*Records provided*.
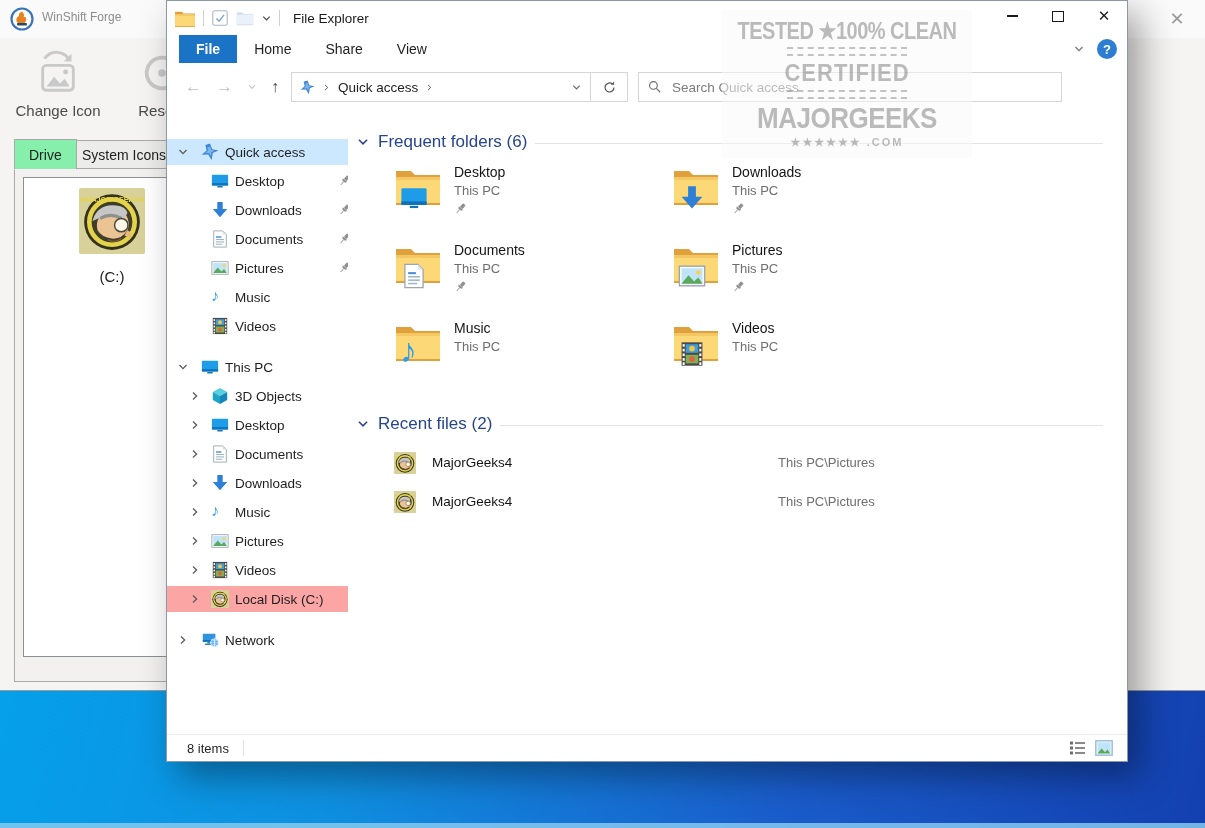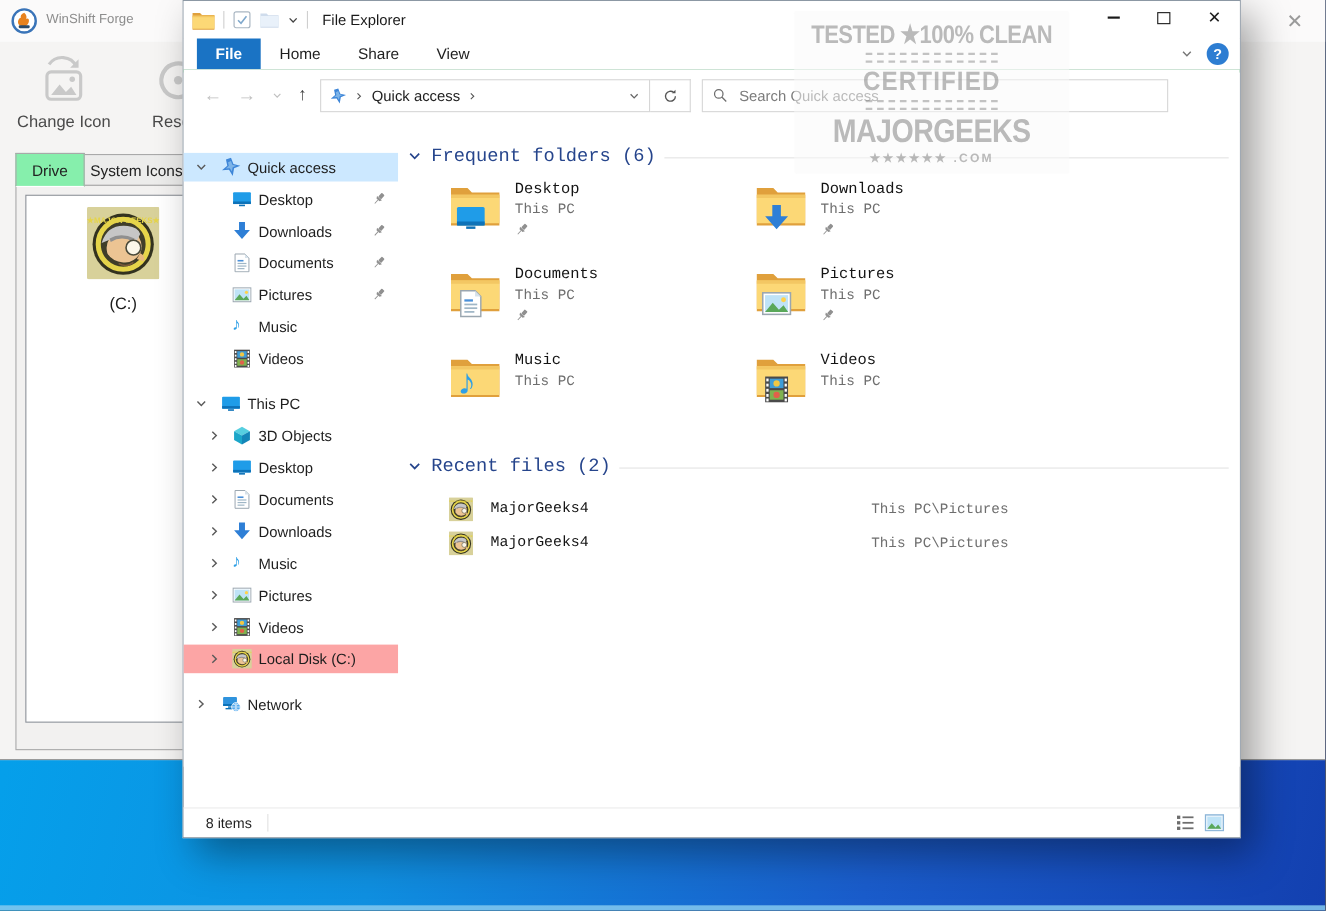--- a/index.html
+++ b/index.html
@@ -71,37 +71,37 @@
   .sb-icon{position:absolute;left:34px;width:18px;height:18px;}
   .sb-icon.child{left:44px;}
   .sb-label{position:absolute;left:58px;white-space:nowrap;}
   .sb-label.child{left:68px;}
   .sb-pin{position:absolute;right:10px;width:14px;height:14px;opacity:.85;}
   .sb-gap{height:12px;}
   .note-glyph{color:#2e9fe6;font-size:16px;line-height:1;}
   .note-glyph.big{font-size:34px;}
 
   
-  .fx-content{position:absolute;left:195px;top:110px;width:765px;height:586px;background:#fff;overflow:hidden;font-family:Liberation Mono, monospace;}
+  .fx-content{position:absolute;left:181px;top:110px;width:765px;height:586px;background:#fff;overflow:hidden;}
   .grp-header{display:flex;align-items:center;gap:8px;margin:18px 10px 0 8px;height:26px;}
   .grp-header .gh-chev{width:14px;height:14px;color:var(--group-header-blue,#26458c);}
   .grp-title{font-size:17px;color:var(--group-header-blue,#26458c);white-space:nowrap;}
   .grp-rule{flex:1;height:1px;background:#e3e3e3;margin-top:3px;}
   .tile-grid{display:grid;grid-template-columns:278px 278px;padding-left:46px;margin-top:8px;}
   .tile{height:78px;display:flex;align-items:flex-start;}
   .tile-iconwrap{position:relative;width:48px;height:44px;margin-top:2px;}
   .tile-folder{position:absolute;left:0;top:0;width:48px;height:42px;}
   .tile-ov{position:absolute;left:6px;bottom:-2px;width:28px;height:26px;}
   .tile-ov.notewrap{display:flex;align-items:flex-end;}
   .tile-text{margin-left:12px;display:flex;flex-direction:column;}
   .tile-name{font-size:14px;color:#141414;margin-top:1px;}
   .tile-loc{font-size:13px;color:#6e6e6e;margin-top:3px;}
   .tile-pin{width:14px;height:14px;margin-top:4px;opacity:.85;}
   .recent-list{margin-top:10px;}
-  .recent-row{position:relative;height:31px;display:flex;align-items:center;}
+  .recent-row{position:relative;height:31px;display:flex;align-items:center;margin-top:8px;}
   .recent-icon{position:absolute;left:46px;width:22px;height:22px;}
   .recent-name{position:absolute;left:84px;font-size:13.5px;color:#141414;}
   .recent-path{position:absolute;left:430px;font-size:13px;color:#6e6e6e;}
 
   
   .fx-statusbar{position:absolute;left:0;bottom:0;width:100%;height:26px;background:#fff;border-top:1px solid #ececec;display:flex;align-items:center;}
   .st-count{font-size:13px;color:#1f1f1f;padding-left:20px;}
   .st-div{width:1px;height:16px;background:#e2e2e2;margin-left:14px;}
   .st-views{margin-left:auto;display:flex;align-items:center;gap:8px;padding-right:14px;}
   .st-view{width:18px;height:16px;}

---

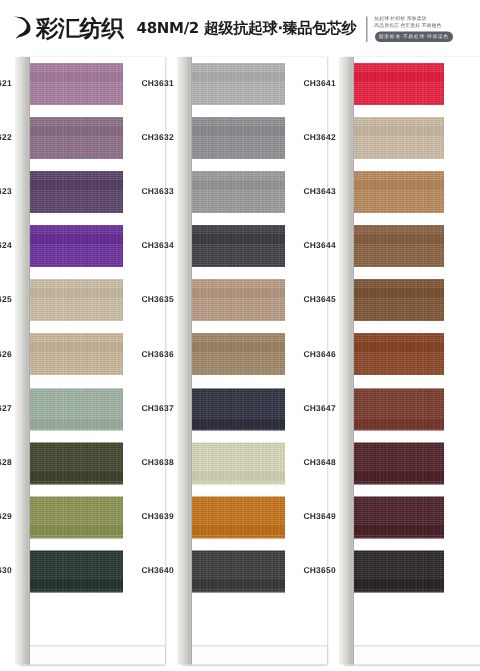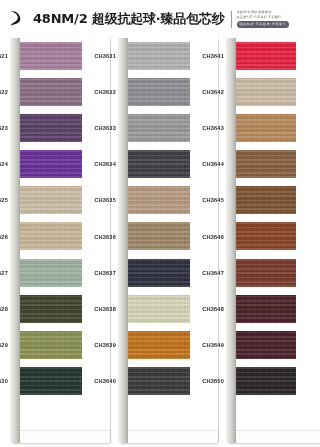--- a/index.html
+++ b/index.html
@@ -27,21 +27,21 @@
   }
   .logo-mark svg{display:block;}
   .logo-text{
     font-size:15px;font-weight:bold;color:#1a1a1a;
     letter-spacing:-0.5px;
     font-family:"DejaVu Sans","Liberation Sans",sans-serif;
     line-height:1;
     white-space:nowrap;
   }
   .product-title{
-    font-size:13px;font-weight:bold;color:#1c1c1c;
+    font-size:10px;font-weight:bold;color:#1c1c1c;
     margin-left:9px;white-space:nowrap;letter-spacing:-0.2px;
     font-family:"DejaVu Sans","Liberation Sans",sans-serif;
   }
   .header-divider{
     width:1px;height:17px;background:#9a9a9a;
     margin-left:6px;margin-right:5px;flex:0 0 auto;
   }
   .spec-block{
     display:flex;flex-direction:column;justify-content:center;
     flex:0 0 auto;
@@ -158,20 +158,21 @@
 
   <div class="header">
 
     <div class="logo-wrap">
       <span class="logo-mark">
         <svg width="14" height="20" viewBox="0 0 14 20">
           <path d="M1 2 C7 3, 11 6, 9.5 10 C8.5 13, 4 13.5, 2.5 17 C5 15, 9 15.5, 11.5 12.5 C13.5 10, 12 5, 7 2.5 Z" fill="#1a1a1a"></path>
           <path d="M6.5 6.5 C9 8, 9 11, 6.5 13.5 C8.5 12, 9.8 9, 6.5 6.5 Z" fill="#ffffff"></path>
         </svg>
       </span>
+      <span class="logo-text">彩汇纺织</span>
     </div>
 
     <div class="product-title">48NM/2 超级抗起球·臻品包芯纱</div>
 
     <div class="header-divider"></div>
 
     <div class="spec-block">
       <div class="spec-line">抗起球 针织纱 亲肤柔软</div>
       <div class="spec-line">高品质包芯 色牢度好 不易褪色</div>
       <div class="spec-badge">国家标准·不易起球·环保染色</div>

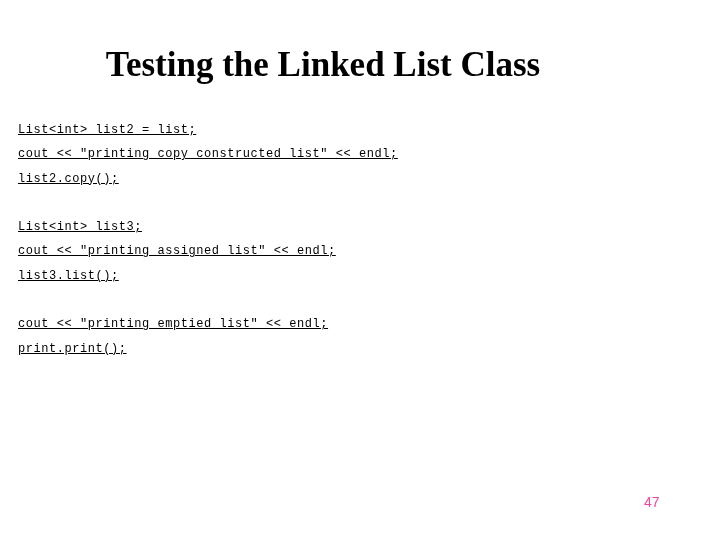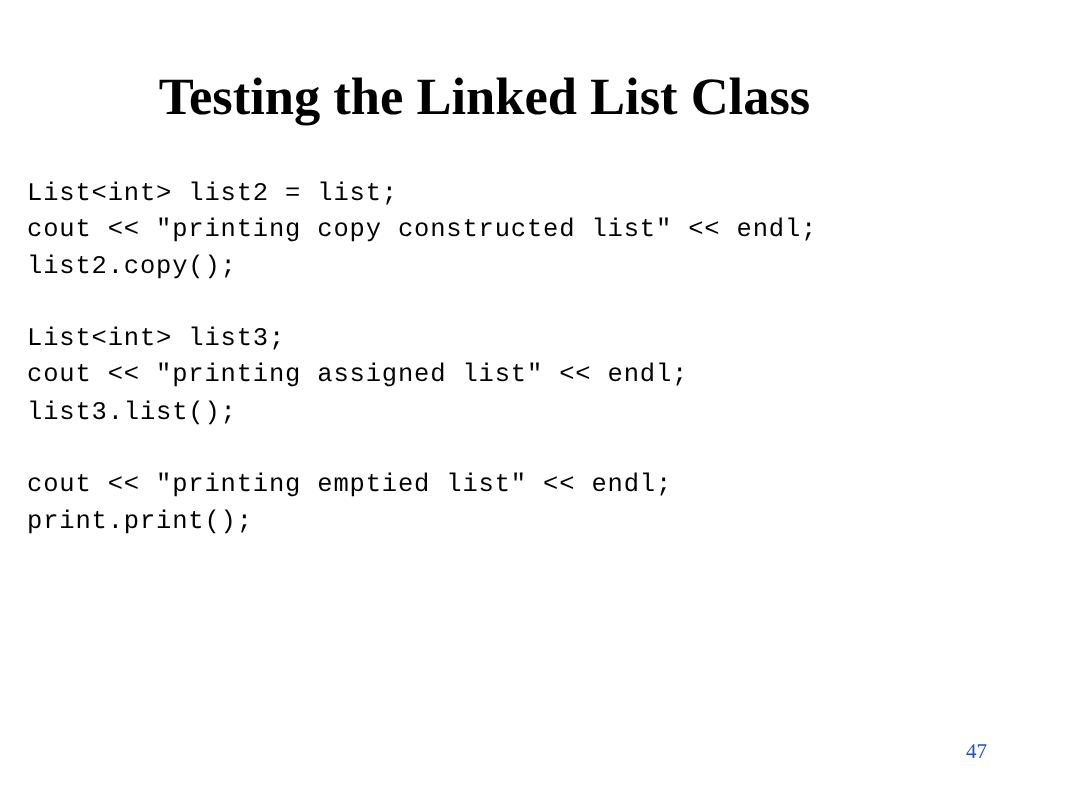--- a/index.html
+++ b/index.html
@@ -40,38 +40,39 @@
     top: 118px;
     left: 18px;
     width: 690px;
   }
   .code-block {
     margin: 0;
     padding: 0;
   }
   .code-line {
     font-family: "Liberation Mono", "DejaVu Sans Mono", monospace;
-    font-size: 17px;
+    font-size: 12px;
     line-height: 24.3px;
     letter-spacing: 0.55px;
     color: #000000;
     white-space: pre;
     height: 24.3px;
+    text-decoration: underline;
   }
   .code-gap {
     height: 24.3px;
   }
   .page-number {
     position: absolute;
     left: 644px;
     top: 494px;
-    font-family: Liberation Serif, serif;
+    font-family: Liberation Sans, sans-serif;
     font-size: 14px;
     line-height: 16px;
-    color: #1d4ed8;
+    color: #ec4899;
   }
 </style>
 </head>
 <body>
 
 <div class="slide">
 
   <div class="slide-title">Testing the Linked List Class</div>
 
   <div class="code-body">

---

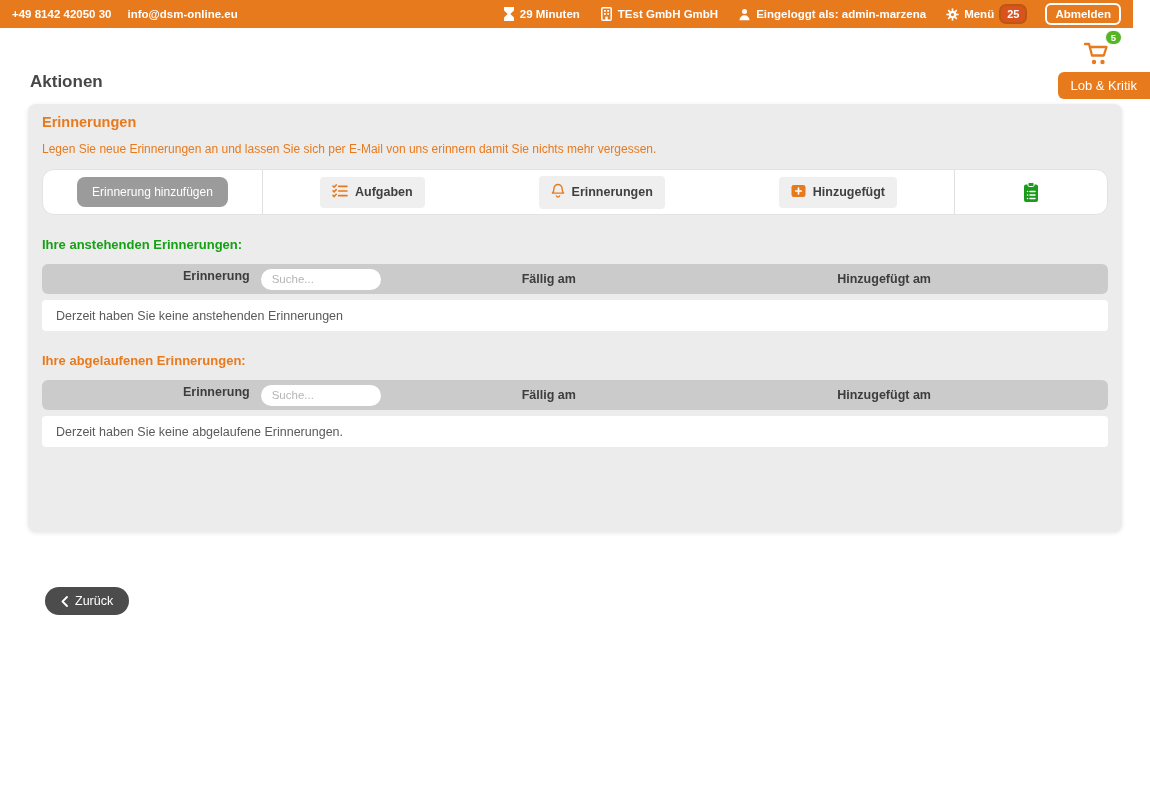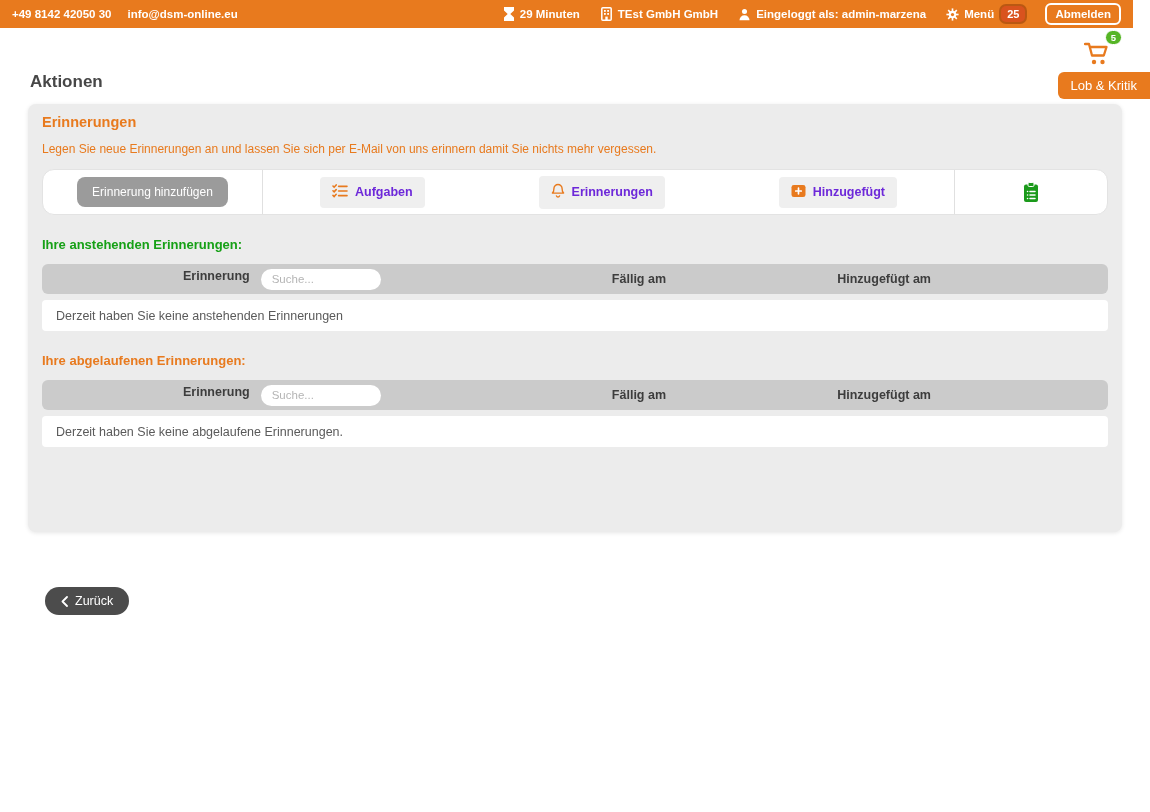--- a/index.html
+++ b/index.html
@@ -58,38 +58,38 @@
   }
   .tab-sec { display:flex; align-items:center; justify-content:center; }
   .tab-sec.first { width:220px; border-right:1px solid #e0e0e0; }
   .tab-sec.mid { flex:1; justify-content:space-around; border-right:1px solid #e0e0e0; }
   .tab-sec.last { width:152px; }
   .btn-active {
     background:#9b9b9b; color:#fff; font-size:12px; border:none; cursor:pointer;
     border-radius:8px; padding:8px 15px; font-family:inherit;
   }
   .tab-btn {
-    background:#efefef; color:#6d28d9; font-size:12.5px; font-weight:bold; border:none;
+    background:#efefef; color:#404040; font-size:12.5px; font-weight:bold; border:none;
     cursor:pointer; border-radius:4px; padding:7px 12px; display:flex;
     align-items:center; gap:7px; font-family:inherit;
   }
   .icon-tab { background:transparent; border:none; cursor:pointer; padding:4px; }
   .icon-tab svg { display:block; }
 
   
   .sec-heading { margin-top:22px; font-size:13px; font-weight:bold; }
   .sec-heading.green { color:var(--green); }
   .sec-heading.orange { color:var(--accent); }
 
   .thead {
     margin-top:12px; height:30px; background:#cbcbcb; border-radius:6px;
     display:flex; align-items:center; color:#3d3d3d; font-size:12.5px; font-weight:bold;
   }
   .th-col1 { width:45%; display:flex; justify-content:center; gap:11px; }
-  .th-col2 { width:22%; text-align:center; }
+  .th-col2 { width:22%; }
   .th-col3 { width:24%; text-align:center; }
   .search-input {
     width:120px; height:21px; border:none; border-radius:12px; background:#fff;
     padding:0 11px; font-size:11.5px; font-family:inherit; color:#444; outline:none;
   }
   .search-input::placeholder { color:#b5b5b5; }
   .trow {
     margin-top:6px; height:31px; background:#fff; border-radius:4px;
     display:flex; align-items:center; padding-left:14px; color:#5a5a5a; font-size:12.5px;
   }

*Exercise instructions*.
Exactly the lines above from the one with "-58,38 +58,38 @@" to the one with "background:#9b9b9b; color:#fff; font-size:12px;", both included, are to be quoted; leave the rest out.

*Output of the exercise*.
@@ -58,38 +58,38 @@
   }
   .tab-sec { display:flex; align-items:center; justify-content:center; }
   .tab-sec.first { width:220px; border-right:1px solid #e0e0e0; }
   .tab-sec.mid { flex:1; justify-content:space-around; border-right:1px solid #e0e0e0; }
   .tab-sec.last { width:152px; }
   .btn-active {
     background:#9b9b9b; color:#fff; font-size:12px; border:none; cursor:pointer;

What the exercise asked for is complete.